Improving performance for Spark to split up a large number of small files into tasks?-CodePudding

I have millions of Gzipped CSV files to process and converting to Parquet. I'm running a simple Spark batch job on EMR to do the conversion, and giving it a couple million files at a time to convert.

However, I've noticed that there is a big delay from when the job starts to when the files are listed and split up into a batch for the executors to do the conversion. From what I have read and understood, the scheduler has to get the metadata for those files, and schedule those tasks. However, I've noticed that this step is taking ~17 minutes for a million files to split up into tasks for a batch. Even though the actual task of listing the files and doing the conversion only takes 15 minutes with my cluster of instances, the overall job takes over 30 minutes. It appears that it takes a lot of time for the driver to index all the files to split up into tasks. Is there any way to increase parallelism for this initial stage of indexing files and splitting up tasks for a batch?

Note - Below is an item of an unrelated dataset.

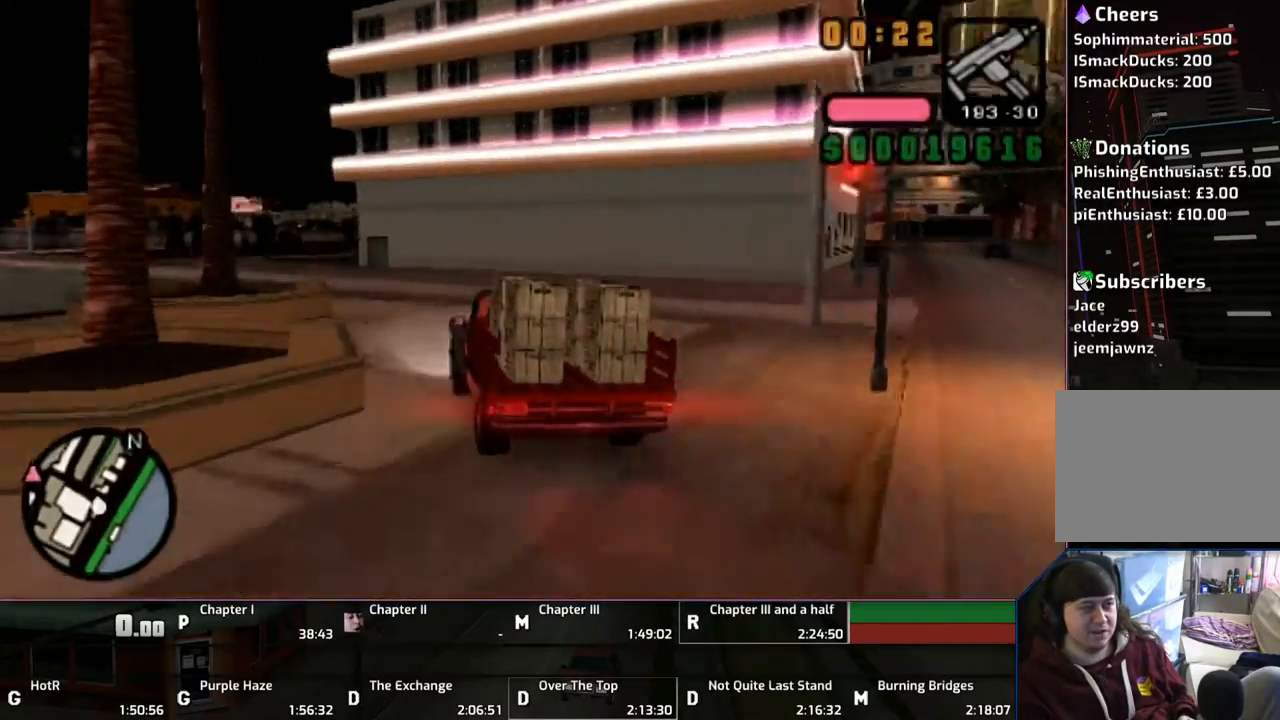
{"buttons": ["CROSS"], "left_stick": "center", "right_stick": "center", "events": [[117, "left_stick", "up-left"], [417, "left_stick", "center"]]}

I've tried tinkering with and increasing spark.driver.cores thinking that it would increase parallelism, but it doesn't seem to have an effect.

CodePudding user response：

you can try by setting below config

spark.conf.set("spark.default.parallelism",x)

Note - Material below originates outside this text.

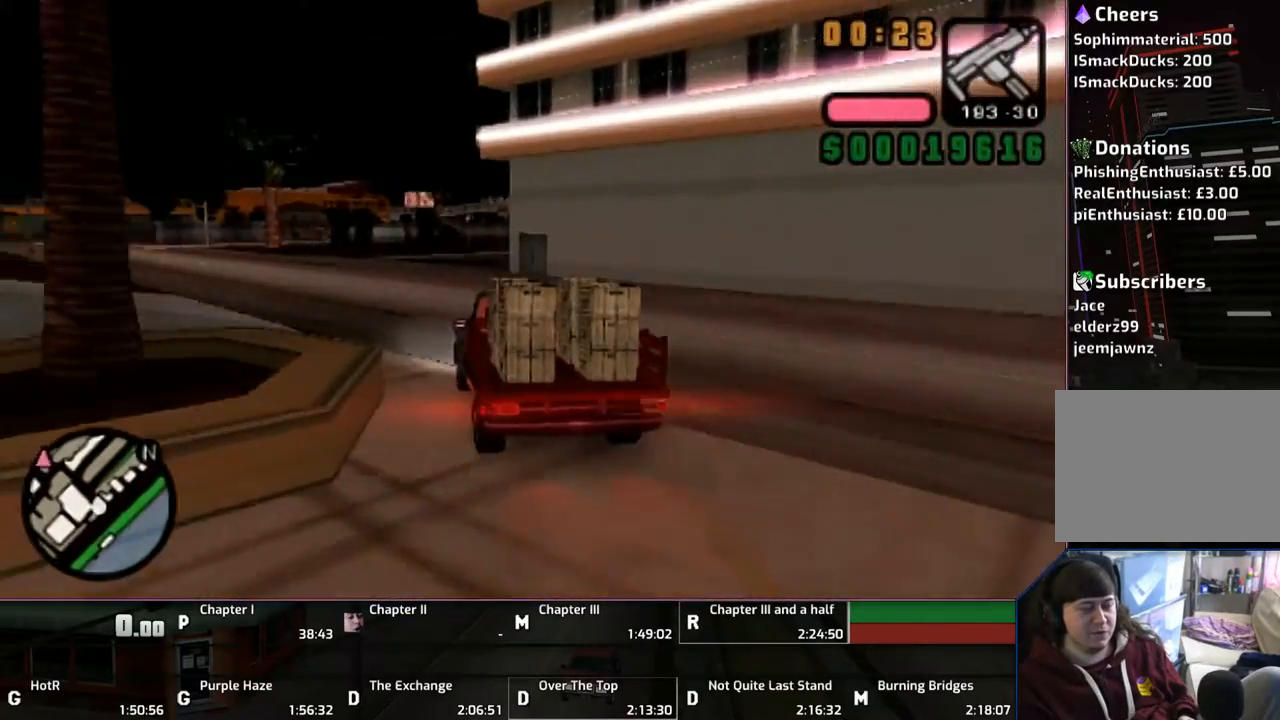
{"buttons": ["CROSS"], "left_stick": "left", "right_stick": "center", "events": [[17, "left_stick", "up-left"], [150, "left_stick", "center"], [250, "left_stick", "up-left"], [317, "left_stick", "left"]]}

where x = total_nodes_in_cluster * (total_core_in_node - 1 ) * 5

CodePudding user response：

to support Rishav's answer with some explanation:

spark.conf.set("spark.default.parallelism", x)

This sets the default level of parallelism in Apache Spark. It defines the number of parallel tasks that can run simultaneously in a Spark application.

Here, spark.conf is an instance of the SparkConf class and set is a method used to set the configuration property. The first argument to the set method, "spark.default.parallelism", is the property name, and the second argument, x, is its value.

Setting the default parallelism to a value of x means that Spark will use x as the default number of parallel tasks for operations that can be executed in parallel, such as data shuffling or aggregations. The default parallelism is used as the number of partitions for RDDs and DataFrames.